So I don’t know if I’m going to make it to 500 words today. I will stop writing when I think I should stop. I bought another two bottles of wine today, and I’m a cup away from finishing the first bottle. I woke up really tired, but not as hungover as I thought I’d be. Wine is better than beer that way (and a bottle of wine isn’t that much alcohol). I really just gave up my no alcohol streak, didn’t I?

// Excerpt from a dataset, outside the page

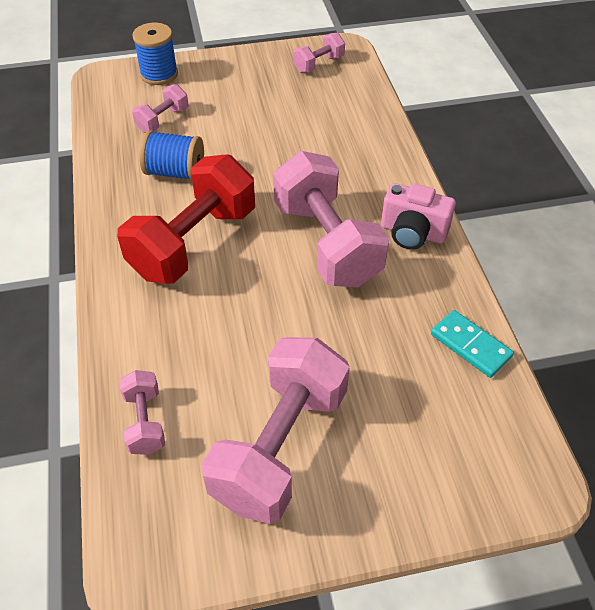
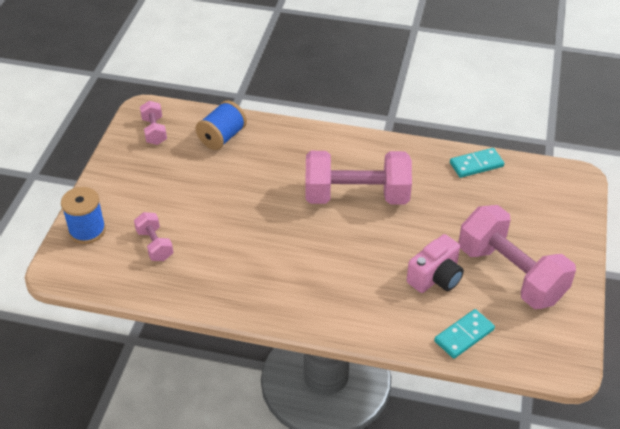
camera: 65 degrees left, 5 degrees down
(145, 422) = (464, 335): pink dumbbell -> turquoise domino
(175, 172) = (227, 255): blue spool -> blue spool (222, 137)
(193, 243) = (314, 266): red dumbbell -> none
(412, 233) = (371, 152): pink camera -> pink camera (435, 277)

I turn 29 on Sunday. I think I’ve grown more bitter since moving to Montana. I’m not blaming Montana for that at all. I think it’s just me. I haven’t been the best person since moving here, I guess. I think that’s part of who I am. I’m not a good person, I think. I don’t think I’m emotionally stable for most people, whatever that means. I’m an extremely emotional person, and since most people can’t handle their own emotions, they don’t know what to do with a guy who knows how to express his. I don’t need anybody to carry any of my weight. I just need somebody to understand how capable I am of expressing myself and handling my own shit but unafraid to just listen.
I’m going to be alone this weekend, like I have been for most weekends since starting this blog and losing my friends. There have been some weekends where that wasn’t true, but those are more rare than regular, unfortunately. I don’t really “care,” in a sense. I just thought I’d write the truth as I see it now. The truth I want to change. Drinking has reminded me of all the times I used to not drink alone, and how much I miss those days now. There’s no one I can call to come over and have a drink with me. C’est la fucking vie.
I think I’m going to grow my beard out. I miss my beard. I think I’m just looking for a change. I’m going to spend this weekend to recharge, regroup, and redefine my life. The past eight months have been great, but I burned myself out. This past week has been a great evidence of that. I’m just pivoting. I’m hoping this weekend will be fun and relaxing and energizing, so when Monday rolls around, I’ll be able to get back into my usual grind with a fresh mind and body and maybe even some fresh ideas that I can use to tweak my days in a very positive way. For now, though, I’m going to relax. Good night, everybody.